Silver is rising and cutting some of its weekly losses, but not enough to end the week up
By The Forex Review - 24 / July / 22 938 Dominick BellSilver (XAGUSD) cuts some losses on Thursday at the end of the North American session, but still cannot restore the $19.00 barrier on Friday, despite the weakness of the US dollar, which is inferior to 0.50%, according to the US dollar index, which it stands at 108,093, despite positive US economic data.

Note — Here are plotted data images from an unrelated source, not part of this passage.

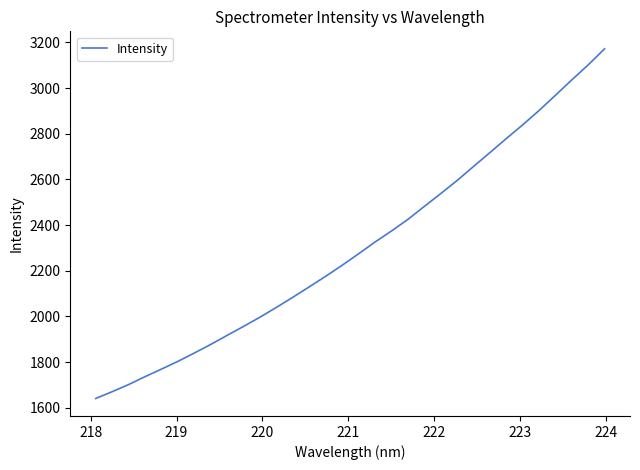

What is the smallest value displayed?

1640.9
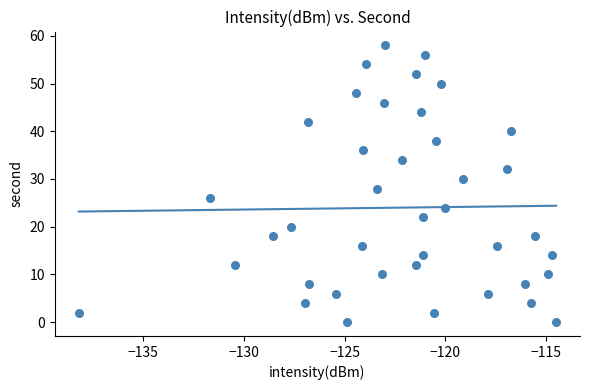

What is the range of Y values (max minus min)?

58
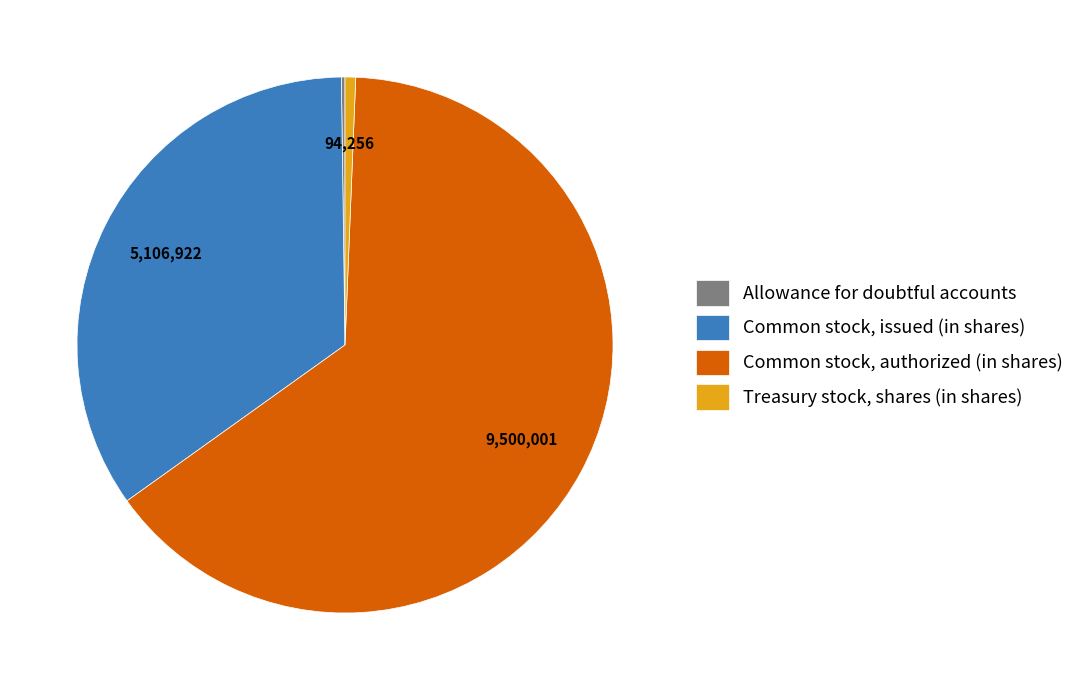

Combined, do Common stock, issued (in shares) and Common stock, authorized (in shares) account for over 50%?

Yes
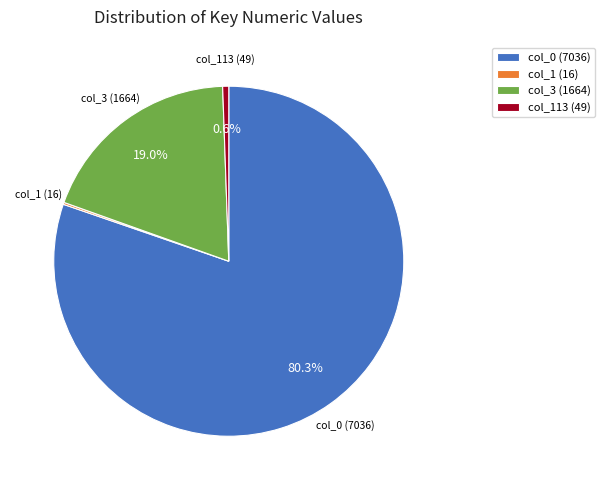

What is the largest slice in the pie chart?

col_0 (7036)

XAGUSD is trading up to $18.66, with a 1.36% gain on Friday, in a quiet session in which the white metal fell to $18.17, a new daily low, followed by a jump to a daily high of $18.77
Silver Rises But Hesitates to Beat $19.00
Global stocks are trading profitably, despite the fact that the narrative of high inflation and fears of recession persists. U.S. retail sales in June rose 1% year-on-year, beating forecasts. The May figures were -0.3%, demonstrating consumer resistance. Later, the University of Michigan's consumer sentiment for July reached 51.1, exceeding estimates of 49.9 and exceeding June 50. The UoM survey showed that inflation expectations in the 5-year forecast decreased from 3.1% to 2.8%.
XAGUSD was also supported by a drop in US Treasury yields. The yield on 10-year US Treasury bonds is 2.934%, which is 3 percentage points lower. Meanwhile, the US yield curve for 2 years - 10 years continues to change for the ninth day in a row, which indicates that investors are still pessimistic and discount the recession in the US.
On the other hand, Federal Reserve officials have crossed paths with the news. St. Louis Fed Chairman James Bullard said there would be no difference in an increase of 100 or 75 basis points, adding that the pace could be adjusted before the end of the year. Later, the chairman of the San Francisco Fed, Mary Daly, said that inflation is too high, the US economy is strong, and the labor market remains strong. He added that Michigan's inflation expectations were a "good thing" and that a recession is not its baseline scenario.
Federal funds futures rates for 30 days
At the time of writing, market participants expect a rate increase of 75 basis points, as evidenced by 30-day futures on federal funds rates, and predict that by December 2022 they will end by about 3.45%.
What to keep in mind
Next week, the Canadian agenda will include data on homes started, inflation and retail sales. In the US, the calendar will be filled with data on neglected homes, building permits, existing home sales, initial jobless claims and global PMIs for July.